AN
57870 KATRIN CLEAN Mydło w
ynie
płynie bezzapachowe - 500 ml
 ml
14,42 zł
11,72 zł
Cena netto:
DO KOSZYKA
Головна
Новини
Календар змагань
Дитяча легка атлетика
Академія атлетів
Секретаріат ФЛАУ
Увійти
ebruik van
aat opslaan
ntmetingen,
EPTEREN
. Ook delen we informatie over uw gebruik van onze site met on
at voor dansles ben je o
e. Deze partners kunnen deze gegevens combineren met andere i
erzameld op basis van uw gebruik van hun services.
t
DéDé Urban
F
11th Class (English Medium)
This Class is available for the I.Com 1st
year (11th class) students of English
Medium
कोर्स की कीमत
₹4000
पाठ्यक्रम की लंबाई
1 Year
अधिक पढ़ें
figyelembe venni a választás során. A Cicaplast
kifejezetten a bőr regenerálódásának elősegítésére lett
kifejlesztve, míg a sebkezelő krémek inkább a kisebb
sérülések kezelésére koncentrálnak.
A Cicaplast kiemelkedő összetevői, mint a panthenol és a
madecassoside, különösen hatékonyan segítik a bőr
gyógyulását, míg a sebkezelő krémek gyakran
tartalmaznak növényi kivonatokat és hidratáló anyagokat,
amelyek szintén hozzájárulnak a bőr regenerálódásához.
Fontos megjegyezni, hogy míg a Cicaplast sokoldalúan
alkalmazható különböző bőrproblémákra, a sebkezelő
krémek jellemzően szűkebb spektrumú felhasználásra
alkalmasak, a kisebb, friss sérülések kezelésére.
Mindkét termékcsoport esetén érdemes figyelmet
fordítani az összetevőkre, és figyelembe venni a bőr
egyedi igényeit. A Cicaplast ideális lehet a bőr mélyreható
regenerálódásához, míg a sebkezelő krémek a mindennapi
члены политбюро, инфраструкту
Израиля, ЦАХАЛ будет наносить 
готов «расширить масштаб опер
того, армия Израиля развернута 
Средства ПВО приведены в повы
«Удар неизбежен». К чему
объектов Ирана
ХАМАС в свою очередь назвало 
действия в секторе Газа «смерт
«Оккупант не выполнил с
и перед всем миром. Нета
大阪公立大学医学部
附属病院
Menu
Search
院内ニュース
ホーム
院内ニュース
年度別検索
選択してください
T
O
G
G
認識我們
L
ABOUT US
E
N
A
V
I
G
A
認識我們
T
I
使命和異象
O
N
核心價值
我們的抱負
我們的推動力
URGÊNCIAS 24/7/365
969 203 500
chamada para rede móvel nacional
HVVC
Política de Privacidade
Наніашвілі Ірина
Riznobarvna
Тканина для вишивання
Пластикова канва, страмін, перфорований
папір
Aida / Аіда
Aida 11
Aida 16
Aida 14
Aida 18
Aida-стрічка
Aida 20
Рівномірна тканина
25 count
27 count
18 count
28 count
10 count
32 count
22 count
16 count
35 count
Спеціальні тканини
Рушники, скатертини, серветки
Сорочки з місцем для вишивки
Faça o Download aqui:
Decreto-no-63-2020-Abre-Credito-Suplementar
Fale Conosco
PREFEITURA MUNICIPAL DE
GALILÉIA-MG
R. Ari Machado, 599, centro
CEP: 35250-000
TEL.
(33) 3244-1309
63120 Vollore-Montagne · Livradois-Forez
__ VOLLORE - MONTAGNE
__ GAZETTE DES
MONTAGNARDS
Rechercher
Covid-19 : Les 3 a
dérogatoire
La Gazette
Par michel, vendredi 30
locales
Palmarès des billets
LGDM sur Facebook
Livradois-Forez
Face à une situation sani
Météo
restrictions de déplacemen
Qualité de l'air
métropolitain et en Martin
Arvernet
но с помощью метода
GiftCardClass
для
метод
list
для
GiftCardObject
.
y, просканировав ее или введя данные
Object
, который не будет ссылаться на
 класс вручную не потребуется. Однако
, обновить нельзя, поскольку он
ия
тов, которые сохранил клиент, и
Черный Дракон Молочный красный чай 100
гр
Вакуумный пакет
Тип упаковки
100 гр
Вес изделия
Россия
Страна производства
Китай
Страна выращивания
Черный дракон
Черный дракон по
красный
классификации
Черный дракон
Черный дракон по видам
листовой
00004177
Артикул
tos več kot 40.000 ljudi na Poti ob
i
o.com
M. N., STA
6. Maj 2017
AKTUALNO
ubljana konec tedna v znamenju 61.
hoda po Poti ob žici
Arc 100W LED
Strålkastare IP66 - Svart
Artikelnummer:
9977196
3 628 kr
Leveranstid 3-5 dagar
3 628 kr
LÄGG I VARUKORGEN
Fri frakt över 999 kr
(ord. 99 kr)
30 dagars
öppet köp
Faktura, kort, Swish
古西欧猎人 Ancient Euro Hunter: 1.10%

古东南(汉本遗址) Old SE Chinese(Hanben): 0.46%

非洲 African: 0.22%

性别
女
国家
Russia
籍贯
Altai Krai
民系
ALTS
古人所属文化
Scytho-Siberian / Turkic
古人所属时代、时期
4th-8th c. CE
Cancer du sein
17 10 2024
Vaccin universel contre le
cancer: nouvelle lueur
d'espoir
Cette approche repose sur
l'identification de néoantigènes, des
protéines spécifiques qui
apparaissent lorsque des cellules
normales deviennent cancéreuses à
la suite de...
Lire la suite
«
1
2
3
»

*-*-*

Every line in the data that holds "kezelésére" should be copied out.

### Task output
sérülések kezelésére koncentrálnak.
alkalmasak, a kisebb, friss sérülések kezelésére.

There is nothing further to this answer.